Na composição cromática do cenário de Protocolo Cidade, o branco, a cor que carrega características simbólicas positivas, serve de contraponto às impressões negativas que o marrom e o cinza poderiam provocar no espectador. Nesse sentido, as tonalidades do marrom e também do cinza eram mais claras. A leitura de uma cidade fria, impessoal, insensível, indiferente – tudo isso pode ser lido por meio da composição cromática da cenografia de Protocolo Cidade.

A composição das caixas empilhadas servia também de tela para a projeção de imagens. Na primeira parte do espetáculo, são projetadas imagens coloridas, oníricas, poéticas, um convite ao deslumbre sobre a vida, as coisas belas. Aos poucos, essas imagens vão dando espaço para a exposição de cenas da cidade com seus problemas de trânsito, escoamento de água das chuvas, violência urbana, catástrofes naturais. Nas paredes da cidade, vão sendo grafadas por luz e imagens aspectos caóticos produzidos pela impessoalidade, a ambição e a frieza das relações.

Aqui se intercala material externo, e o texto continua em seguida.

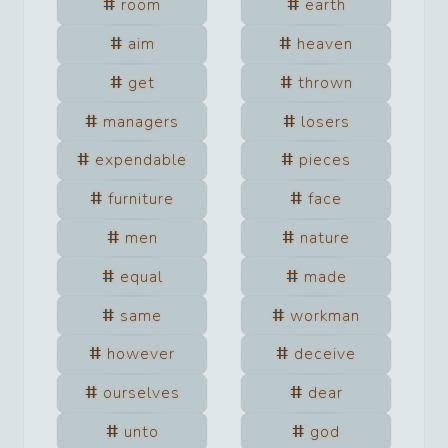
room
earth
aim
heaven
get
thrown
managers
losers
expendable
pieces
furniture
face
men
nature
equal
made
same
workman
however
deceive
ourselves
dear
unto
god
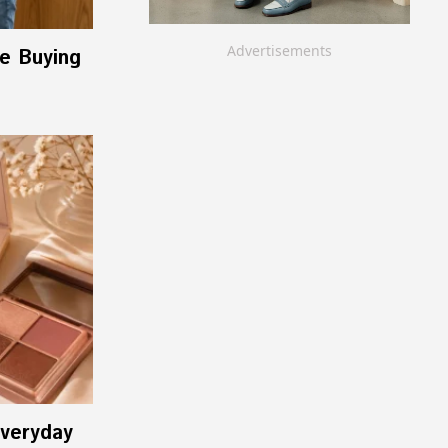
Advertisements
re Buying
Everyday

Figura 77 O chão cinza do palco.

Em Protocolo Cidade, como numa Babel, as pessoas não falam uma linguagem direta, de fácil compreensão. O que há é uma reação instantânea ao tono vocal, que é compreendido no particular de cada um. É um texto que poderia ser dito em qualquer situação, num diálogo dentro de um ônibus apertado, ou entre o engraxate e o cliente. As palavras são as mesmas, as intenções ou situações propõem novos significados. O único momento em que o diálogo segue uma sequência lógica é na cena da marmita, quando uma personagem-criança (boneco), dialoga com um senhor que está comendo na rua. Na cidade branca-marrom-cinza, personagens reagem a situações – a palavra é só um detalhe, e a composição cromática tem algo a dizer.

Figura 78 Diálogo entre o senhor e o menino.

Em cena: Claudio dos Anjos, Elisa Reichmann e Yarasarrath Lyra.